10D’aucuns argueront : pourquoi ne pas donner aux socialistes le droit au « mollétisme » – dire une chose pour être élu et faire son contraire, une fois au pouvoir ? Ces contorsions seraient une facilité de pays riche. Nous n’en avons plus les moyens. Les efforts à accomplir sont tels qu’ils doivent s’appuyer sur un discours de vérité. Nicolas Sarkozy le tiendra-t-il ? Par nécessité et désormais par conviction. C’est la seule posture politique qui lui donne une chance de surmonter ses handicaps. Mais c’est aussi, pour lui, le résultat, depuis 2007, d’une maturation : parfois trop peu « pensée unique » à mon goût à ses débuts, il s’est désormais convaincu qu’il n’y a aucune autre voie économique ou stratégique. Oui, le modèle est allemand. Reconnaissons-le.

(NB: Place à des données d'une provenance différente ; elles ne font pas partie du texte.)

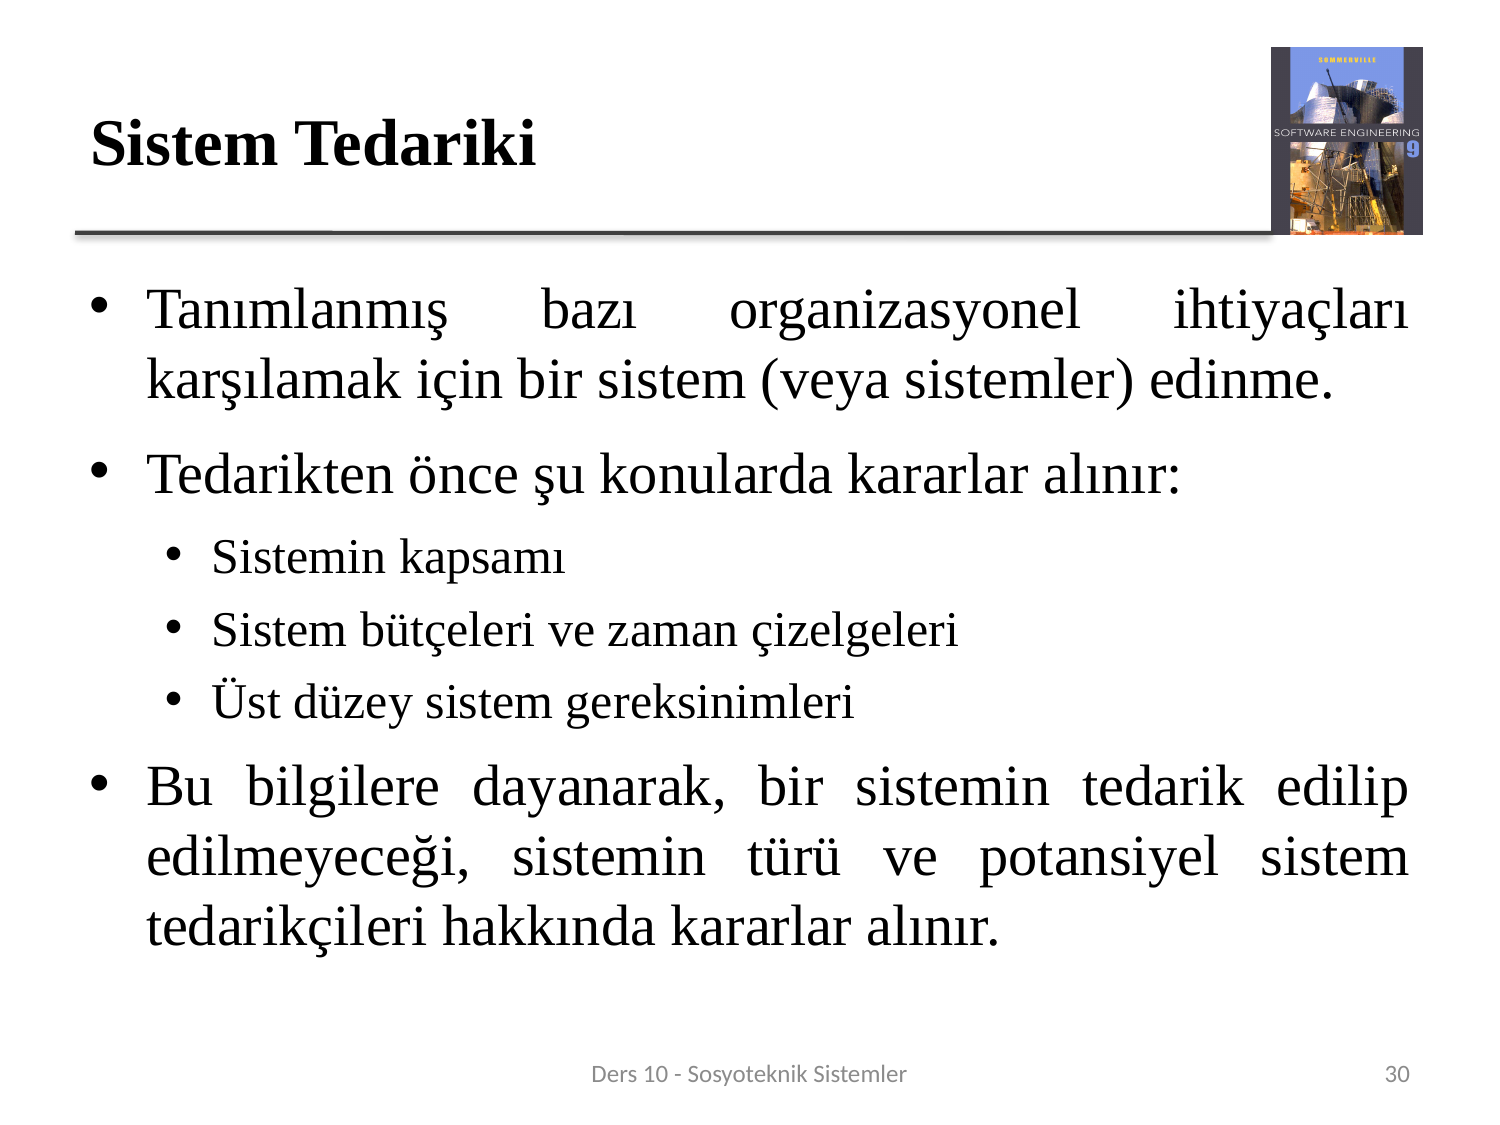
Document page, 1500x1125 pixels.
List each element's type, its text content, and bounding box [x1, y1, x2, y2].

list Tanımlanmış bazı organizasyonel ihtiyaçları karşılamak için bir sistem (veya sistemler) edinme. Tedarikten önce şu konularda kararlar alınır: Sistemin kapsamı Sistem bütçeleri ve zaman çizelgeleri Üst düzey sistem gereksinimleri Bu bilgilere dayanarak, bir sistemin tedarik edilip edilmeyeceği, sistemin türü ve potansiyel sistem tedarikçileri hakkında kararlar alınır. [75, 262, 1425, 1005]
title Sistem Tedariki [74, 44, 1272, 233]
picture [1272, 47, 1423, 235]
slide_number 30 [1074, 1042, 1425, 1103]
footer Ders 10 - Sosyoteknik Sistemler [512, 1042, 988, 1103]
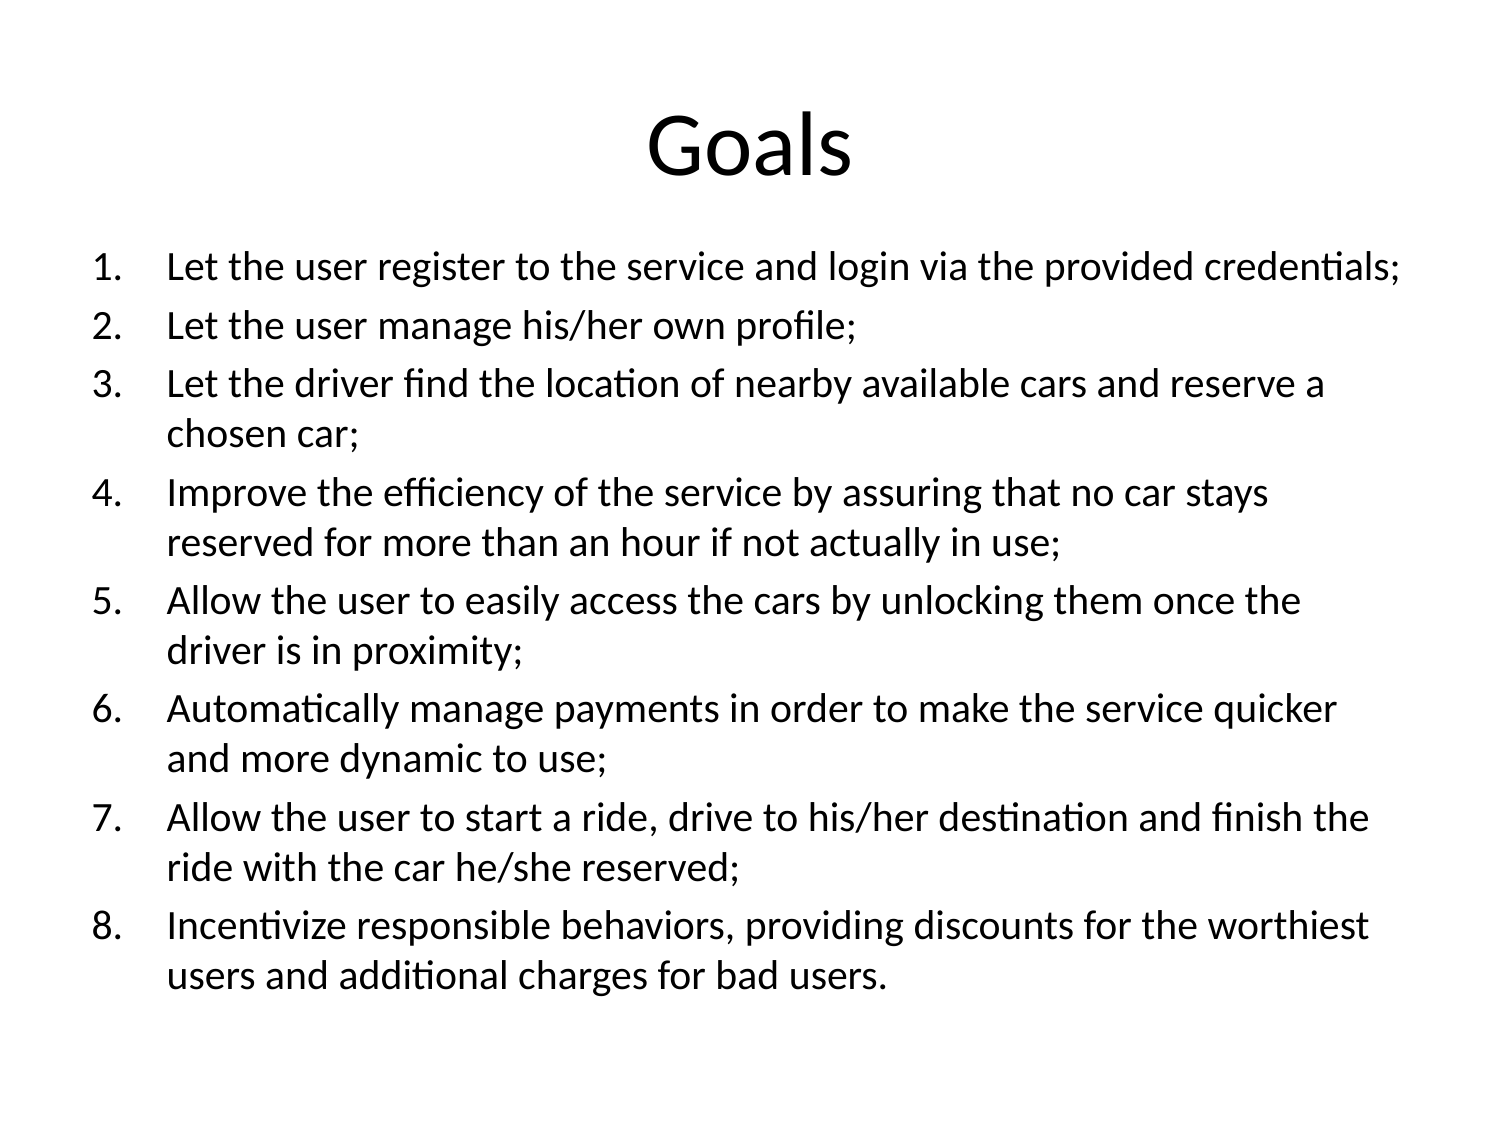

Il l’était déjà en 1983 quand la France s’est lancée dans la politique de « désinflation compétitive ». Résultat douze ans plus tard : notre compétitivité dépassait celle de l’Allemagne de 10 % à 12 %. Mais en 2007, les trente-cinq heures, d’une part, le laxisme chiraquien, de l’autre, nous ont mis à nouveau 10 % à 12 % derrière les Allemands. Pourquoi serions-nous incapables de réitérer le même effort que celui fourni de 1983 à 1995 ? Dégagé de toute contrainte électorale s’il est élu en 2012, non rééligible, l’actuel Président aura les mains libres et le blanc-seing pour mener les réformes qu’exige cette ambition. Sarkozy fait désormais corps avec ce dessein, le seul que nous pouvons avoir. Hollande en est peut-être convaincu in pectore, mais les innombrables fils à la patte que lui imposent la complexité de la gauche et l’hétérogénéité du ps lui interdisent de bouger en ce sens. De là ses ambiguïtés sophistiquées. Mais le temps n’autorise plus de telles afféteries. Sarkozy, de son côté, les évitera : l’exercice du pouvoir lui a enlevé cette illusion. Une gauche à la Mario Monti aurait mérité l’alternance. La gauche hollandaise n’y est pas prête. Peut-être cinq ans d’opposition supplémentaire dessilleront-ils enfin les yeux des socialistes.